Find word with maximum frequency using Trie

Open-Source Internship opportunity by OpenGenus for programmers. Apply now.

In this article, we will design an algorithm to Find word with maximum frequency using Trie Data Structure.

Table of contents:

Problem Statement
Key Idea of using Trie
The Fundamentals of Trie
What operations can be performed on a Trie
Implementing the Node
Solution: Implement the insert method
Time and Space complexity for insertion
How to implement the startsWith method
How to implement the searchWord method

Problem Statement

We are given N words and we need to find the word that occurs the maximum number of times in the given set.
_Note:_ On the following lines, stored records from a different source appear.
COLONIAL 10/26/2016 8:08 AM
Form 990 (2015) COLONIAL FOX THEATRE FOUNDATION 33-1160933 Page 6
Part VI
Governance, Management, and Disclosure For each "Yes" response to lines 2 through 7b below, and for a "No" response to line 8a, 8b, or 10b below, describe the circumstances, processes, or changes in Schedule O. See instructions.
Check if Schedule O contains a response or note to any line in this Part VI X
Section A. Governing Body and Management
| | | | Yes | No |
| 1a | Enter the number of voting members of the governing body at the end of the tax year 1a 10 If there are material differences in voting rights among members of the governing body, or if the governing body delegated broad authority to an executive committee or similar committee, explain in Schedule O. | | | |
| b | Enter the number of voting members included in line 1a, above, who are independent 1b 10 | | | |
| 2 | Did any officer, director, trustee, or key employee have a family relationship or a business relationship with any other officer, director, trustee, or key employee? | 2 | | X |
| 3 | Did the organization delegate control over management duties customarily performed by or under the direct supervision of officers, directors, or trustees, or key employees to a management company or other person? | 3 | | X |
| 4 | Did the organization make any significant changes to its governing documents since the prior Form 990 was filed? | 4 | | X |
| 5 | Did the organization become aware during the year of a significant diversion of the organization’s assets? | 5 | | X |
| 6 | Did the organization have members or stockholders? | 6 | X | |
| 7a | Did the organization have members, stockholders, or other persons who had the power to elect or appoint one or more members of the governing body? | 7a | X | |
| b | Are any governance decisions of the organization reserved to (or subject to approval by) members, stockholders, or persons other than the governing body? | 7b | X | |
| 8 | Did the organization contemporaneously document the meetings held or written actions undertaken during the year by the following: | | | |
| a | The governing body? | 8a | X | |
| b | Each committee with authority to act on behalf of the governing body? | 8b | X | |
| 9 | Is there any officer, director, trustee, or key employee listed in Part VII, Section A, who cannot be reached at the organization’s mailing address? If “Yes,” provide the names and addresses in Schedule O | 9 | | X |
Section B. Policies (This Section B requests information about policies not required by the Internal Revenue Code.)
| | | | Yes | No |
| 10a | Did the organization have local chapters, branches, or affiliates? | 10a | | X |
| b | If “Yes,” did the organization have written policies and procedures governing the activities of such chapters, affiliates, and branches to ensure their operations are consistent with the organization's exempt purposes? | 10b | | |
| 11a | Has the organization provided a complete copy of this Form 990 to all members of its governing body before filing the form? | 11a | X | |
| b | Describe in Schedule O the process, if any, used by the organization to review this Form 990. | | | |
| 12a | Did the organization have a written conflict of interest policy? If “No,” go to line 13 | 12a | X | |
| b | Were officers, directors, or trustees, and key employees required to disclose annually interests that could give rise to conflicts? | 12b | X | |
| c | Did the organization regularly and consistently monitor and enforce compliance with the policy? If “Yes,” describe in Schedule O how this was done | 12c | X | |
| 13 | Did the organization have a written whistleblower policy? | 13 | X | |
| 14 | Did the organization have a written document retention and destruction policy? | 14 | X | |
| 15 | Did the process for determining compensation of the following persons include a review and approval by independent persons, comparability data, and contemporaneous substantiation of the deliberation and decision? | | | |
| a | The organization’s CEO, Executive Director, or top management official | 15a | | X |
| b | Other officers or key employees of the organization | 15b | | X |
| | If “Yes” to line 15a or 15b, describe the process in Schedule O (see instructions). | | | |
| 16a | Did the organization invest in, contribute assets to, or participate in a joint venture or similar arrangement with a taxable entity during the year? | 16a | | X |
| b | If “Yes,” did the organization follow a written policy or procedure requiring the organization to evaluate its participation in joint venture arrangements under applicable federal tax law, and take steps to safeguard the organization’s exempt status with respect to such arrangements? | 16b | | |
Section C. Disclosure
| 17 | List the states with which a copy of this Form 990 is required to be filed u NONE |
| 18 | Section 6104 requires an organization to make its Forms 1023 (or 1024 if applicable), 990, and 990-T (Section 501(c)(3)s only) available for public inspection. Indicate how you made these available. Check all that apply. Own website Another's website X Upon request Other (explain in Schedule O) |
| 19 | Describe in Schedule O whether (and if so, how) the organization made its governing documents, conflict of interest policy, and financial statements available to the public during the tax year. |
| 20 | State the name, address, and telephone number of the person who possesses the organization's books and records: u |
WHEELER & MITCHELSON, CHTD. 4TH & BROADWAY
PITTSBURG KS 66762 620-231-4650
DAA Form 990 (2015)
The challenge is to use Trie Data Structure to find the word with maximum frequency.

Assume there are N strings and the average length of each string is O(M).

Other common ways to find the word with maximum frequency are:

Sort the set of N words, traverse the sorted list and keep track of the longest sequence of same word. This takes O(N² logN) time as comparing strings take O(N) time.
Building on the previous approach if strings are hashed to an integer, then the Time Complexity reduces to O(N logN + N * M) time as each string takes O(M) time to hash.
Use Hash Map and Hashing to keep track of word with maximum frequency. This will take O(N * M) time complexity and O(N * M) space complexity.

It is not easy to understand how to apply Trie in this problem but once you get the idea, you can use Trie in innovative ways.

Key Idea of using Trie

The key idea of using Trie to find the word with maximum frequency is:

Add a new attribute count for each Trie Node. This will keep track of the frequency.
When a new word is inserted, the count is incremented.
When we want to find the word with maximum frequency, we traverse the Trie to find the node with maximum frequency.

The number of nodes in the Trie at max will be O(N * M). In reality, it will be less than this as the prefix will be common for multiple words. Moreover, a word with T frequency is stored only once so it is space efficient.

If we assume there are P nodes in the Trie, then traversal with take O(P) time.

P <= N * M

To implement this feature, we first need to know how to implement the Trie data structure we first need to know what it is, how it works and why it is used.

The Fundamentals of Trie

A Trie is a tree data structure that is used to efficiently retreive keys within a set, preferrebaly strings.
NOTE: It is also known as digital tree or preffix tree. And one more thing, its pronounced as "Try".
Here is a visual representation of a Trie.

Trie-IMage

From the image you can see that we have a root node. That is where all the other nodes attach to. So, A Trie is made up of Nodes, each node connects to another node.
Here is a question, How many words can you see from the Trie?

A --> P --> P --> L --> E
              --> E --> A --> L

We have 2 words, apple and appeal. Both these words share a common preffix, that is, "APP". As software engineers, data storage and retrieval should be efficient. For 2 words, of course, doesn't seem like it matters, but think of google's autocomplete feature, millions and millions of words. The Trie enables us to re-use preffixes, if words share a common preffix, why do we need to repeat the whole thing by storing both "APPLE" and "APPEAL" while we could store "APP" and build all the words that share that preffix by just connecting the letters are nodes to them.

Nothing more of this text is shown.